# Where to purchase rock sling?



## jmitchell13 (Nov 20, 2005)

I'm looking to purchase a rock sling that can be used to carry/move large rocks. Anyone know where I can purchase these from?

Or do people just make them?


----------



## bespoke (Sep 22, 2005)

You might be interested in this. One of GORC's members designed it. It takes a little while to get the parts and put it together, but it works very well. The plans are freely available under the Creative Commons license.
http://gorctrails.blogspot.com/2008/05/i-am-spartacus.html


----------



## dburatti (Feb 14, 2004)

Making rock slings allows you to customize it.

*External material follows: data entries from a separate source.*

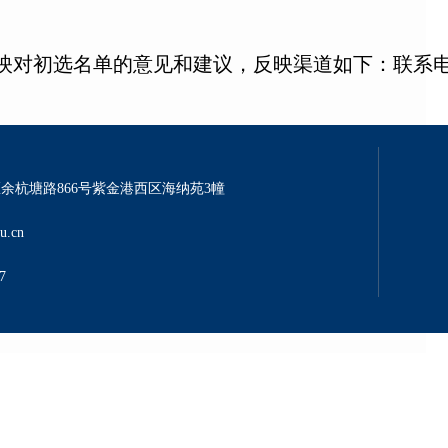
名单的意见和建议，反映渠道如下：联系电话88273
余杭塘路866号紫金港西区海纳苑3幢
u.cn
7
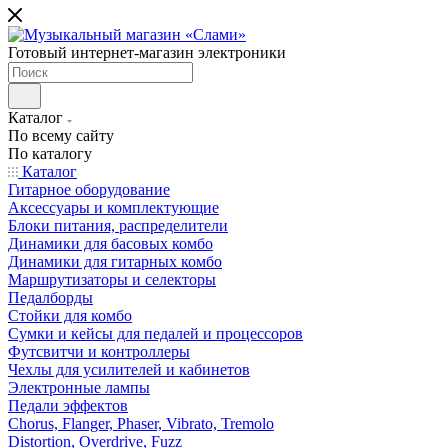
Готовый интернет-магазин электроники
Каталог
По всему сайту
По каталогу
Каталог
Гитарное оборудование
Аксессуары и комплектующие
Блоки питания, распределители
Динамики для басовых комбо
Динамики для гитарных комбо
Маршрутизаторы и селекторы
Педалборды
Стойки для комбо
Сумки и кейсы для педалей и процессоров
Футсвитчи и контроллеры
Чехлы для усилителей и кабинетов
Электронные лампы
Педали эффектов
Chorus, Flanger, Phaser, Vibrato, Tremolo
Distortion, Overdrive, Fuzz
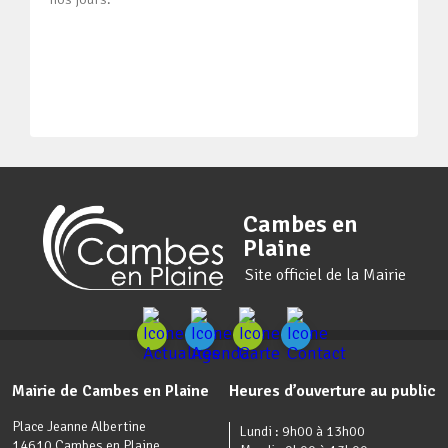
Cambes en
Plaine
Site officiel de la Mairie
Mairie de Cambes en Plaine
Heures d’ouverture au public
Place Jeanne Albertine
Lundi : 9h00 à 13h00
14610 Cambes en Plaine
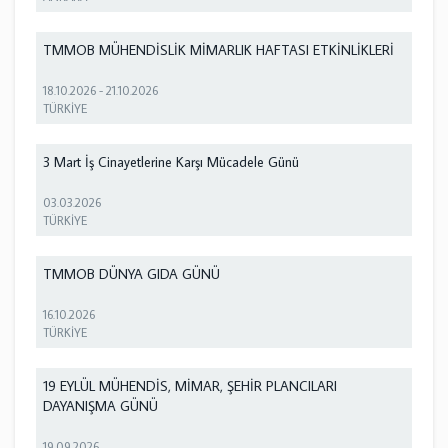
TMMOB MÜHENDİSLİK MİMARLIK HAFTASI ETKİNLİKLERİ
18.10.2026
-
21.10.2026
TÜRKİYE
3 Mart İş Cinayetlerine Karşı Mücadele Günü
03.03.2026
TÜRKİYE
TMMOB DÜNYA GIDA GÜNÜ
16.10.2026
TÜRKİYE
19 EYLÜL MÜHENDİS, MİMAR, ŞEHİR PLANCILARI
DAYANIŞMA GÜNÜ
19.09.2026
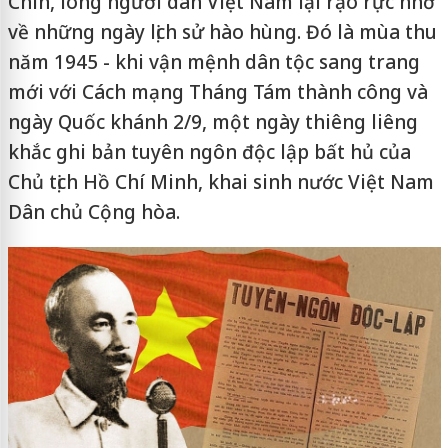
Chín, lòng người dân Việt Nam lại rạo rực nhớ
về những ngày lịch sử hào hùng. Đó là mùa thu
năm 1945 - khi vận mệnh dân tộc sang trang
mới với Cách mạng Tháng Tám thành công và
ngày Quốc khánh 2/9, một ngày thiêng liêng
khắc ghi bản tuyên ngôn độc lập bất hủ của
Chủ tịch Hồ Chí Minh, khai sinh nước Việt Nam
Dân chủ Cộng hòa.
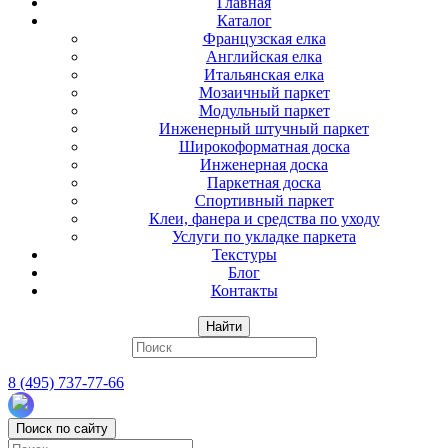
Главная
Каталог
Французская елка
Английская елка
Итальянская елка
Мозаичный паркет
Модульный паркет
Инженерный штучный паркет
Широкоформатная доска
Инженерная доска
Паркетная доска
Спортивный паркет
Клеи, фанера и средства по уходу
Услуги по укладке паркета
Текстуры
Блог
Контакты
Найти
8 (495) 737-77-66
Поиск по сайту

However, if you want to buy one, check www.benmeadows.com and www.forestrysuppliers.com.

D


----------



## jmitchell13 (Nov 20, 2005)

dburatti said:


> Making rock slings allows you to customize it. However, if you want to buy one, check www.benmeadows.com and www.forestrysuppliers.com.
> 
> D


I didn't see any available at either place.


----------



## sick4surf (Feb 4, 2004)

At Forestry Supplies:

Try this one for light duty rock moving: Do a search for item # 69164 Barnel B&B Tote 

We bought a bunch of slings and made our own using a winch to move the rocks short distances, for longer distances you'll want wheels:

I prefer a heavy duty tree cart but it can be tough to get it where you are working:

Item #54062 “Big Bucko” Heavy Duty Ball Cart 

We bought a 24" wide version that fits down the narrow single track.


----------



## Chalkpaw (Dec 28, 2007)

I haven't had good luck with fabric slings moving rocks, except for flat sandstone (flagstone). So often, the fabric is cut on sharp edges, and your sling is now useless. In the landscape world, using a backhoe and stout chain is the way to go. I use a single 25' length of chain with chain hooks at each end. By setting up a girth hitch... just like a cowboy's lasso. I don't have photos handy... the chain friction does an amazing job.
To do this, toss one end of the chain under the rock. Loop this end around the chain coming out on the opposite side of the rock and hook it back on itself. Effectively creating a small loop. Now attach the now long end of the chain on the backhoe bucket. When the whole shebang becomes taunt the slack in the chain passes through the little loop and everything chinches down. Lift, move, and place your rock. You can easily remove the chain by unhooking the small loop and let the backhoe arm pull out the chain. As far a what size of chain? Use something similar to what you would really use to lock up your most expensive bike. I think it is #6 link, but not certain. 
Best of luck.


----------



## mtb777 (Nov 6, 2005)

IMBA used to have plans for one on their site and we built a couple per those plans and they worked pretty good! I'll see if I can dredge the plans up. We got the plan from Scott Linnenburger I think.

Lemme look...........

http://www.gorctrails.com/spartacus/

There's another square design that we used, but can't find.....I'll keep lookin'


----------



## ricks_smbc (Feb 28, 2006)

We have a very heavy duty tree cart. It works well and has been repaired countless times. 
We have also used just a regular hand cart, just like the UPS guy runs around with. 

I think I am going to look into a rock sling. It would be helpful in areas where the cart won't go. Plus it would be easier to share the load with 4 to 8 guys rather than 1 or 2 that have to muscle the cart.


----------



## mtb777 (Nov 6, 2005)

Here's the information we got from Scott LinnenBurger from IMBA awhile back for the slings we built. We have used it with the handles AND with Rock Bars slid through the handles to get extra reach and leverage. I will add pictures of it (ours) when I get a chance. Hope it's of help.


----------



## jmitchell13 (Nov 20, 2005)

mtb777 said:


> Here's the information we got from Scott LinnenBurger from IMBA awhile back for the slings we built. We have used it with the handles AND with Rock Bars slid through the handles to get extra reach and leverage. I will add pictures of it (ours) when I get a chance. Hope it's of help.


Good stuff. Thanks!


----------